━━ Source extract
From the very outset of their collaboration in 1967, the architect couple Trix and Robert Haussmann subjected the principles of modernist functionalism to a reductio ad absurdum. It all started with the Swiss Werkbund’s Chair Fun exhibition (also in 1967) of Haussmann objects like their “Anti-Chair”: a chair made of fluorescent tubes that would likely collapse if anyone actually tried to sit on it.
This spoof of functionalism eventually led, in 1978, to the first of their so-called “Lehrstücke”. They reinterpreted the stylistic devices to be found in Mannerism— the estrangement of materials, spatial illusions, accelerated perspectives, anamorphoses, and literarizing forms—and applied them to a dozen experimental objects, e.g. an imitation column segmented into drawers as a “Disruption of Form through Function”. Their “Didactic Pieces” questioned modernism, the reigning paradigm of their own architectural training, and took it to its logical—and absurd—conclusion. Their Lehrstücke critically, ironically and playfully subverted the contemporary discourse on architecture and design, which had ossified into a reductionist obsession with “good form”.
This book provides the first comprehensive and personal look behind the scenes at their planning, design and working processes. Trix Haussmann herself retraces the genesis and elaboration of their twelve Lehrstücke in twelve chapters, accompanied by drawings, sketches and reference images. And in a conversation, art and architecture historians Gabrielle Schaad and Achim Reese place them in their historical and contemporary context.
━━━━
━━ Data under study
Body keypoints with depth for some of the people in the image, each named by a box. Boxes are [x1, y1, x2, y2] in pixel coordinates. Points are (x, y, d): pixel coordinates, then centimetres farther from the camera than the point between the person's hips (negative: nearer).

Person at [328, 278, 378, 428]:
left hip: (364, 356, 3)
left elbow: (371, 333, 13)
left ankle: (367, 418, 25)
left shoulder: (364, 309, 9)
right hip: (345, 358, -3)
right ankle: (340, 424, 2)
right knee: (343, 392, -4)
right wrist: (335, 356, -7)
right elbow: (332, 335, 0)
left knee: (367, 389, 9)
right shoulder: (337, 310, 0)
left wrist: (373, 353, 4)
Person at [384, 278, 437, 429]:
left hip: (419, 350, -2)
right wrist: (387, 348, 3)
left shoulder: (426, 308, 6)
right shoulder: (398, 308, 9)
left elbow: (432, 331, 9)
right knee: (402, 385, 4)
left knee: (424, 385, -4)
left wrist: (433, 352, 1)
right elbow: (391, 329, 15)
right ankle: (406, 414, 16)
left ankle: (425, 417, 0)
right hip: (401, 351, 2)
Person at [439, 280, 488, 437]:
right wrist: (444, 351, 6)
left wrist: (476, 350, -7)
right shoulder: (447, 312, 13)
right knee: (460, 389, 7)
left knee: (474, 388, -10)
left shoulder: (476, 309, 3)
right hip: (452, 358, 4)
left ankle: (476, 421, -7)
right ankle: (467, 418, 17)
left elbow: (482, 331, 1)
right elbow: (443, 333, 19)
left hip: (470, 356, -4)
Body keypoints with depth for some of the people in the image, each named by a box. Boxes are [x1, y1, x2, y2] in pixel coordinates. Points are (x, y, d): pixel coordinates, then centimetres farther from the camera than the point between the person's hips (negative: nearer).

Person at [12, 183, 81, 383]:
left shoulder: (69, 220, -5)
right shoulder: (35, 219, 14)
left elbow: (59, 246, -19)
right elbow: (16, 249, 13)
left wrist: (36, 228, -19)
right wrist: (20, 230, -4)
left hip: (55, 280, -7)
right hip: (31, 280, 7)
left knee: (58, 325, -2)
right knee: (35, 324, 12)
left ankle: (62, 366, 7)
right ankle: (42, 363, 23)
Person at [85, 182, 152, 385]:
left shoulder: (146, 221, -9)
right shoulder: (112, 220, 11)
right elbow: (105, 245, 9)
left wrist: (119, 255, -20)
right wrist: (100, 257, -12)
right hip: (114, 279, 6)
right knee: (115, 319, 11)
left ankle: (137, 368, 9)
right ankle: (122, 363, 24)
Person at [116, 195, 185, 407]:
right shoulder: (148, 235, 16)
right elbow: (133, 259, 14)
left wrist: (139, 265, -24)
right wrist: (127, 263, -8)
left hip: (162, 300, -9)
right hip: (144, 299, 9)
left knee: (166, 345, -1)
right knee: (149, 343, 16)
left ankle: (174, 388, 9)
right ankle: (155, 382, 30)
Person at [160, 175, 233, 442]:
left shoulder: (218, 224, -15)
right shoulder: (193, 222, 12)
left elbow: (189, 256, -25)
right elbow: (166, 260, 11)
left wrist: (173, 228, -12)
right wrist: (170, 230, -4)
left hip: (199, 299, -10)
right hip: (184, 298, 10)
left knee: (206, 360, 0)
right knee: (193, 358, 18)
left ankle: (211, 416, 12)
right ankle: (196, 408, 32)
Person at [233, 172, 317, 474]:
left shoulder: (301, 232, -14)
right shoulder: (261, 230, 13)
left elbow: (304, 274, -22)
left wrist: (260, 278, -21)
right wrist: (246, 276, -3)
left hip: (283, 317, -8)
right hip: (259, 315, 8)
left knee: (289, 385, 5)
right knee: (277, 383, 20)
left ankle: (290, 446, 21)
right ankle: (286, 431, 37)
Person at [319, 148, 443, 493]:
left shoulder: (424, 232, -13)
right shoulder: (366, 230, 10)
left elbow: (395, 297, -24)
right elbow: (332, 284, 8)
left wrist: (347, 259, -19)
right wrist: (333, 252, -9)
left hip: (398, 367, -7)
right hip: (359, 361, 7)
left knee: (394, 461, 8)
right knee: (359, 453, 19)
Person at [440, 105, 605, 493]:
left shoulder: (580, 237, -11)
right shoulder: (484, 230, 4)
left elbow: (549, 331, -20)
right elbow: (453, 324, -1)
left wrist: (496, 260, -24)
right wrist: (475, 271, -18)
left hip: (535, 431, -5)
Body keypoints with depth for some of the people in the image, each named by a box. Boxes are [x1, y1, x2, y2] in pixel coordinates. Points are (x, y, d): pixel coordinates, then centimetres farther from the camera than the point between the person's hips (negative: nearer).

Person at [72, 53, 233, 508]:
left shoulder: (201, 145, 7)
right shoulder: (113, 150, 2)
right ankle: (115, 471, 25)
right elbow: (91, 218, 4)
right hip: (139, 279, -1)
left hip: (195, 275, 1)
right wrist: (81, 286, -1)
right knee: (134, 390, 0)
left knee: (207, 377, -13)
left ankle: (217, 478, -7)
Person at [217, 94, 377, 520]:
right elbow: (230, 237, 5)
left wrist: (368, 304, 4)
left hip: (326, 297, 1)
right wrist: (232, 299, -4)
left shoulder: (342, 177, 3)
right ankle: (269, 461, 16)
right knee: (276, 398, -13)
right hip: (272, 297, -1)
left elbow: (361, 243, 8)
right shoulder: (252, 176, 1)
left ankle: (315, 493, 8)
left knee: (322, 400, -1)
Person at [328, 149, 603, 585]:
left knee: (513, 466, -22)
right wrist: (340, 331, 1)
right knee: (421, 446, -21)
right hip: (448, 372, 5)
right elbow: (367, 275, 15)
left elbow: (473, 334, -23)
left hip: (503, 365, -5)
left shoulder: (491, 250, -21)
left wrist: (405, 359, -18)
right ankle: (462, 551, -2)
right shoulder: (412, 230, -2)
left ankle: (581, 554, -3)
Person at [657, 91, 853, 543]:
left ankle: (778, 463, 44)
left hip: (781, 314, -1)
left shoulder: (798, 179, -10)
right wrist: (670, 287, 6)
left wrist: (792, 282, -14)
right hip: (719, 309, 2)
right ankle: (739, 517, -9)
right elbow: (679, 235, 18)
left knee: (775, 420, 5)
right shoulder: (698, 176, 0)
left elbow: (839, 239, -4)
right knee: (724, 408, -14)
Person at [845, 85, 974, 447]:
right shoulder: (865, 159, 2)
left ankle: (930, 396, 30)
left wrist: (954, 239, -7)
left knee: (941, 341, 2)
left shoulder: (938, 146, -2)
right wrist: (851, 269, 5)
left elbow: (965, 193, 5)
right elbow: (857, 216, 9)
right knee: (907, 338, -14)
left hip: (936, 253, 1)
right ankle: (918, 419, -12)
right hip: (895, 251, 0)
━━━━
— The task —
Print the portion of the Haussmann book description that starts at "This book provides" and ends at "and contemporary context.", keeping every word and punctuation mark unchanged.

— Reply —
This book provides the first comprehensive and personal look behind the scenes at their planning, design and working processes. Trix Haussmann herself retraces the genesis and elaboration of their twelve Lehrstücke in twelve chapters, accompanied by drawings, sketches and reference images. And in a conversation, art and architecture historians Gabrielle Schaad and Achim Reese place them in their historical and contemporary context.